Richard Nixon Sat On a Wall…

In lieu of the politics of late…

Somewhere in the back of my mind there is a room full of nothing but all of the very best political movies that my resilient retinas have allowed entry. Amongst such wonderful films as Frank Capra’s Mr. Smith Goes to Washington (1939), John Frankenheimer’s The Manchurian Candidate (1962), Costa-Gravas’ Z (1969), Andrzej Wajda’s Man of Iron (1981), etc. there sits one movie on a shabby desk with crumpled papers and notepads littering an otherwise visible typewriter. This movie is Alan J. Pakula’s classic All the President’s Men (1976) starring Robert Redford (Butch Cassidy and the Sundance Kid) and Dustin Hoffman (The Graduate) as the now legendary journalists Bob Woodward and Carl Bernstein who uncovered the Watergate Scandal that ousted Nixon from his presidential office.

When nobody seems to be questioning a possible link between five Cubans breaking into the Democratic National Committee in the Watergate building and an ever-expanding list of politicos who are remaining decidedly tacit about the whole ordeal, Bob Woodward (Robert Redford) starts pestering his boss, Ben Bradlee (Jason Robards, Once Upon a Time in the West), at the Washington Post to let him write more on the subject. Carl Bernstein (Dustin Hoffman) is assigned the project alongside the newer Woodward. No other papers seem interested in Watergate and more than half the country never heard of Watergate, but Woodward and Bernstein are determined to find the truth and discover why people keep changing their stories. What is everybody hiding? Through the anonymous source “Deep Throat” a.k.a. W. Mark Felt (Hal Holbrook), Woodward is encouraged that he is on the right track, but confounded by how ambiguous and elusive his source is . . . Ben Bradlee proves even more confounded by their lack of solid evidence. With bigger and bigger names being pulled from the investigative hat with no nameable source, and Bradlee’s neck on the line, it boils down to an all or nothing stance for the Washington Post to take…and they risk it all. If the Committee to Reelect President Nixon was involved with the Watergate burglary (and they deny it vehemently) then the Washington Post will be in a lot of trouble, but if Woodward and Bernstein are correct then it will be quite a story.

◆ **Data shown**:
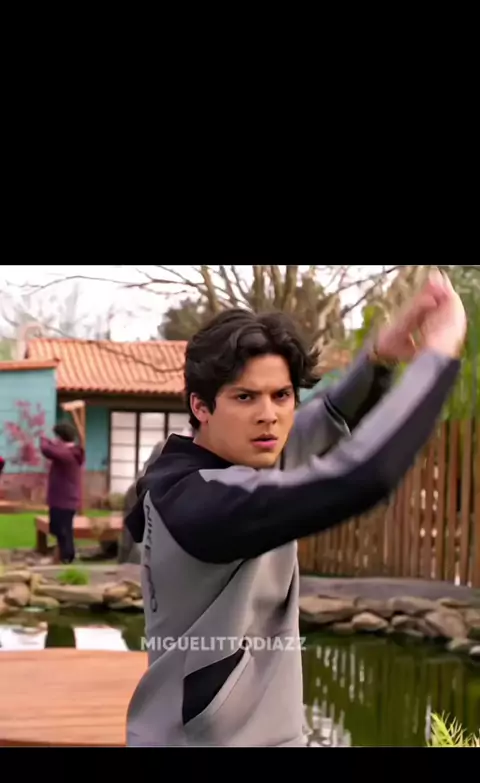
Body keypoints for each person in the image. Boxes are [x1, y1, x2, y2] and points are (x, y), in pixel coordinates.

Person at [125, 269, 466, 747]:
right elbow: (360, 476)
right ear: (201, 407)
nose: (269, 415)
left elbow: (328, 416)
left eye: (281, 395)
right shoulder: (204, 502)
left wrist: (381, 356)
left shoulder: (229, 456)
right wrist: (438, 357)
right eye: (245, 397)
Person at [40, 422, 85, 564]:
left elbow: (47, 450)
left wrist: (44, 439)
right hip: (61, 499)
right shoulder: (68, 452)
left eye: (56, 437)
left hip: (65, 500)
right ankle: (62, 556)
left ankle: (67, 557)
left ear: (61, 438)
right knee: (59, 529)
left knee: (63, 530)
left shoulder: (68, 454)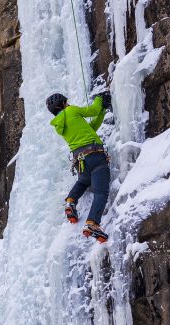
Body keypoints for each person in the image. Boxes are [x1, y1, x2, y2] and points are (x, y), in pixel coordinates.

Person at [47, 91, 112, 243]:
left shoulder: (60, 124)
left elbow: (91, 129)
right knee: (101, 193)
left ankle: (71, 201)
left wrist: (102, 110)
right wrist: (99, 100)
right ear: (63, 104)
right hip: (95, 155)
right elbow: (93, 110)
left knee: (83, 181)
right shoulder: (72, 110)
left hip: (80, 161)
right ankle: (92, 224)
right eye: (66, 102)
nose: (68, 104)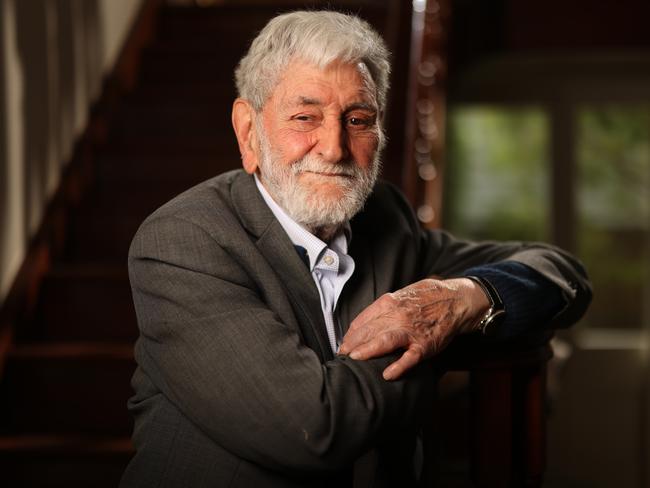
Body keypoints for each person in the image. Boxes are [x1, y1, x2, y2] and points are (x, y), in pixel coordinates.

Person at [120, 10, 591, 488]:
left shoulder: (385, 218)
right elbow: (313, 428)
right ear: (248, 132)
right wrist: (431, 340)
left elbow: (560, 273)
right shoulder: (182, 241)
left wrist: (462, 300)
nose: (334, 147)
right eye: (305, 117)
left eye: (357, 119)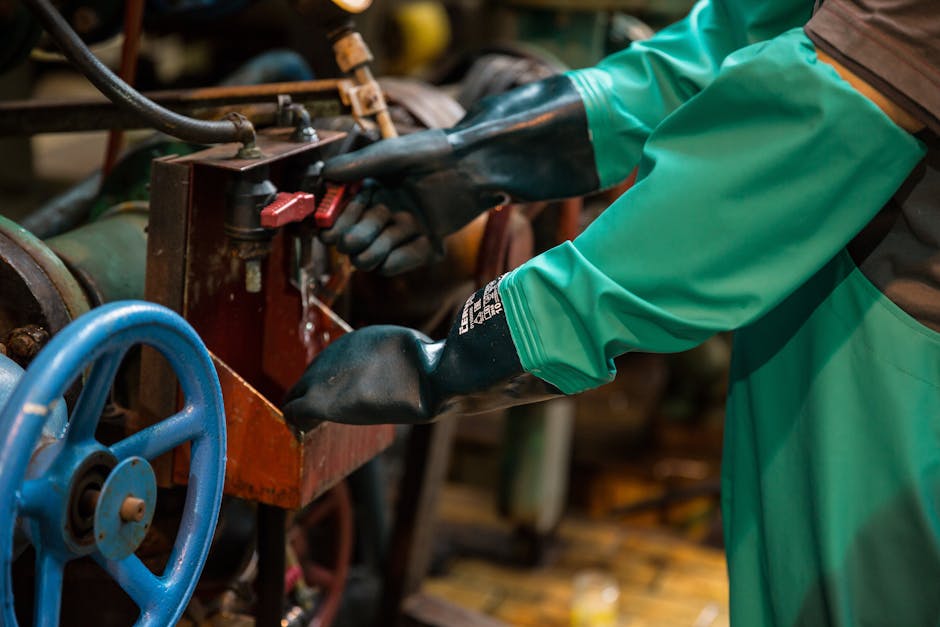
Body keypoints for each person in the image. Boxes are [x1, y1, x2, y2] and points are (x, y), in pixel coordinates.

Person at [284, 0, 940, 623]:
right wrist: (483, 152)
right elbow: (739, 38)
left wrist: (473, 351)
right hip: (832, 305)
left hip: (906, 353)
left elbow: (817, 118)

◆ **Exercise**: In two sentences, summarize the text above about All the President's Men.

◆ **Solution for this problem**: The writer counts Alan J. Pakula's All the President's Men (1976) among the very best political movies; it stars Robert Redford and Dustin Hoffman as Bob Woodward and Carl Bernstein, the journalists who uncovered the Watergate Scandal that ousted Nixon. In the film, the two Washington Post reporters dig into a possible link between the Watergate break-in and a growing list of silent politicos, encouraged by the elusive source "Deep Throat," until the paper risks it all on a story that could bring either serious trouble or a major scoop.